La nave ha richiesto alle autorità competenti di assegnare un porto sicuro. Le autorità italiane hanno designato Salerno come punto di sbarco: l’arrivo è previsto intorno alle 9:30 al Molo 3 Gennaio. La nave non attraccherà al Molo Manfredi, attualmente occupato da una nave da crociera. L’accesso alle aree portuali per le operazioni sarà garantito tramite il varco Guaimaro.
L’assegnazione del porto di Salerno rientra nella strategia dei cosiddetti “porti lontani”, prevista dalle normative governative per gli sbarchi delle navi delle organizzazioni non governative. Questa scelta è stata contestata da Open Arms, che la considera penalizzante poiché obbliga le navi a percorrere lunghe distanze, riducendo la loro presenza nelle aree del Mediterraneo centrale dove avvengono i soccorsi.
Nonostante il numero limitato di persone a bordo e l’esperienza consolidata del porto di Salerno nell’accoglienza umanitaria, questa mattina si è tenuta una riunione operativa in Prefettura per definire le modalità del 42esimo sbarco, il punto di approdo e il coordinamento delle attività di assistenza.
Al tavolo hanno partecipato tutte le autorità coinvolte: forze dell’ordine, Protezione Civile, Croce Rossa, Caritas e rappresentanti istituzionali.

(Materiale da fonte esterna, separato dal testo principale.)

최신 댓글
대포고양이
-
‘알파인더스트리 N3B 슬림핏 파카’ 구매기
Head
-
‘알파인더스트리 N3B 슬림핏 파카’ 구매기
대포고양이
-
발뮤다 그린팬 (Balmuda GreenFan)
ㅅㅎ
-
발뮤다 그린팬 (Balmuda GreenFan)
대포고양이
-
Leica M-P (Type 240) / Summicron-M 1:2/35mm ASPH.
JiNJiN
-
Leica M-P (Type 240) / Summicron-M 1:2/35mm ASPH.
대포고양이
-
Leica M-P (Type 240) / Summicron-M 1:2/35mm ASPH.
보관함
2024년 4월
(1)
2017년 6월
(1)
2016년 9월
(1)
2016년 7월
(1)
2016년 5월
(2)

Presenti anche nuove figure, come il nuovo comandante provinciale dei Vigili del fuoco di Salerno, ingegner Clara Modesto, insieme ai rappresentanti del Comune.
Attualmente non ci sono criticità sanitarie per le persone soccorse. Le operazioni saranno coordinate dalla Prefettura di Salerno secondo le procedure previste per l’identificazione, gli accertamenti sanitari e la successiva gestione dell’accoglienza.
L’ultimo sbarco di migranti con una nave ONG nel porto di Salerno risale al 14 agosto dello scorso anno, quando giunse la Sea-Watch 5. La riunione in Prefettura ha anche servito a pianificare le procedure operative in base alle nuove disposizioni sulla gestione dei flussi migratori, introdotte con il Nuovo Patto europeo sulla migrazione e l’asilo, che prevede percorsi più rapidi per identificazione, screening sanitario e gestione delle fasi successive di accoglienza o trasferimento.